Liberia is an almost classic example of how rich G-8 (Group of Eight) nations led by the World Bank and IMF act to enslave and impoverish desperately poor Third World nations. The scenario goes something like this:

First, the country needing aid must be poor enough not to be able to significantly help itself. Therefore, charity, foreign aid, or loans become its only possible sources of help.

Second, it helps if the country is ruled by autocrats, since under dictatorial rule the public does not need to be consulted over the quantity, terms, or uses of the forthcoming loans.

Third, greedy, often-cruel foreign autocrats are lured into accepting these loans by what are called "economic hit men." These manipulators are employees of foreign lenders or international construction companies. Their job is to wine, dine, entertain, lure, and even threaten local leaders to take these loans, whether really needed or not. The loans then disappear into greedy local hands, or are disbursed to large international construction companies such as Bechtel, Halliburton, and Brown and Root for massive but unnecessary infrastructure projects (dams and resource-extraction facilities) that have no result other than to devastate the local ecology and to place the recipient nation further into debt.

Fourth, Western lending institutions impose few requirements as to how the loan will be used, but massive requirements as to how it must be repaid. These take the form of the dreaded "structural adjustment policies," also called "conditionalities." Under the guise of helping the debtor country gain funds to service its loan obligations, these policies forcibly structure national priorities, almost always to the detriment of the poor. For example, exports must be encouraged in order to raise money, even though farmers are often forced into raising crops suitable only for export, not for feeding the local populace. So, localized hunger results. Some loans mandate up to 100 of these conditions.

Fifth, when the debtor government finally faces default, the creditors jump in with debt-relief packages in the form of new loans and increased conditionalities--all of which further imperil the poor country.
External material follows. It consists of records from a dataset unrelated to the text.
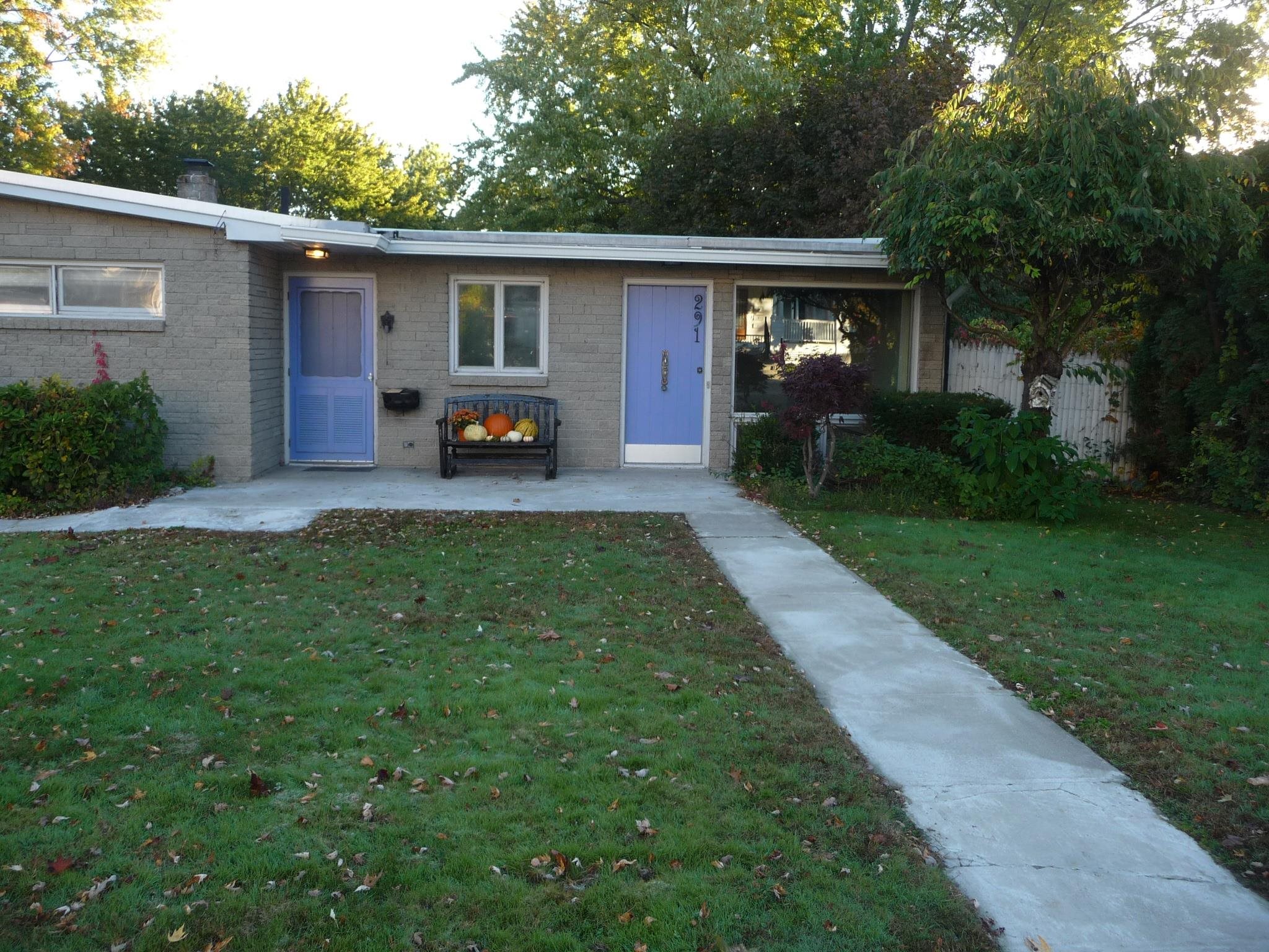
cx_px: 634
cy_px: 476
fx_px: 1026
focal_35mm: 28
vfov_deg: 49.7
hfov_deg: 63.4
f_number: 3.3
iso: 100
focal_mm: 4.7
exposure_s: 1/100
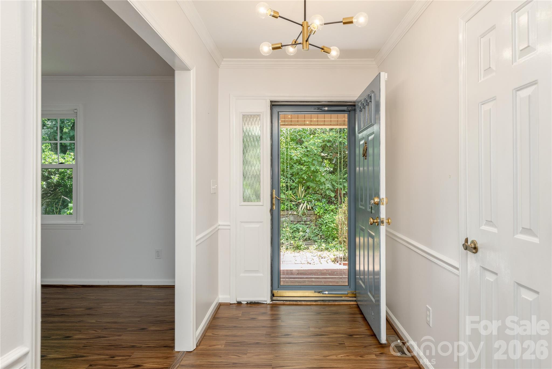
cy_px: 184
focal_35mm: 21
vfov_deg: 59.6
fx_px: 322
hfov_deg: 81.2
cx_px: 276
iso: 320
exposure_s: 1/100
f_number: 7.1
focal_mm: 21
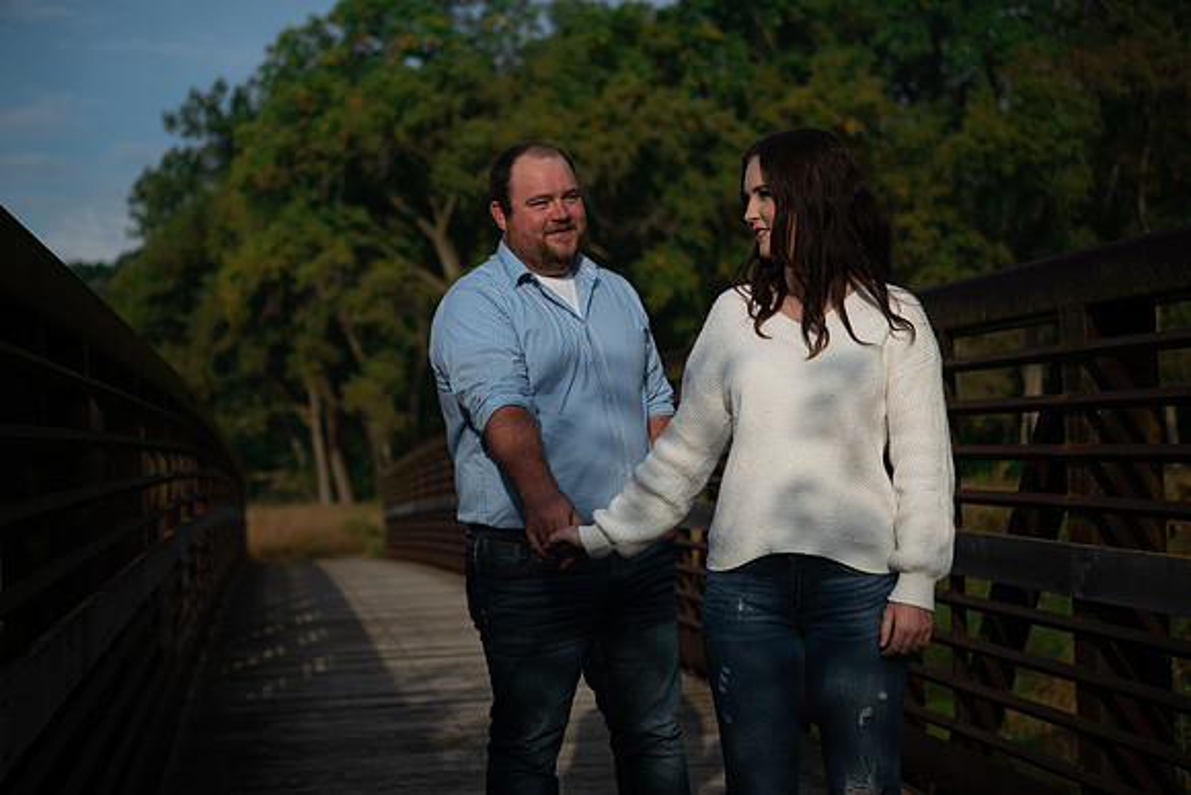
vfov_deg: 21.9
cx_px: 596
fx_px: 2054
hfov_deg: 32.3
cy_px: 398
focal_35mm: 62
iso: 100
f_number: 3.5
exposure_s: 1/1250
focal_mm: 60
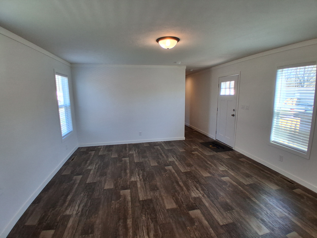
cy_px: 119
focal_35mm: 17
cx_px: 158
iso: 100
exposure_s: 1/120
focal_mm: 1.4
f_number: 2.2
Perhaps this is better than what we used to do--send in the marines to seize assets of the debtor nation--but I doubt it.

So, back to Liberia. What they need is for their debts to be declared both "odious" and "illegitimate" since they were incurred by dictators without popular consent and were never used for the benefit of the people. But what has happened is that the World Bank and IMF have demanded that Liberia pay its arrears in full before any partial debt relief or full cancellation will be granted. So once again the almighty dollar trumps justice, mercy, or even decency!

The UN has identified that debt relief results in startling improvements in local education, health care, poverty relief, and small-scale infrastructure development. So why in the name of humanity do Western financial agencies not grant what they can well afford and what poor countries most need--debt forgiveness? Go figure.

Note: On October 16 and 17 Jubilee USA in its efforts to sponsor debt relief encouraged a phone blitz by concerned persons. World Bank president Paul Wolfowiz no doubt received thousands of messages urging debt cancellation for Liberia. Now we'll see what happens.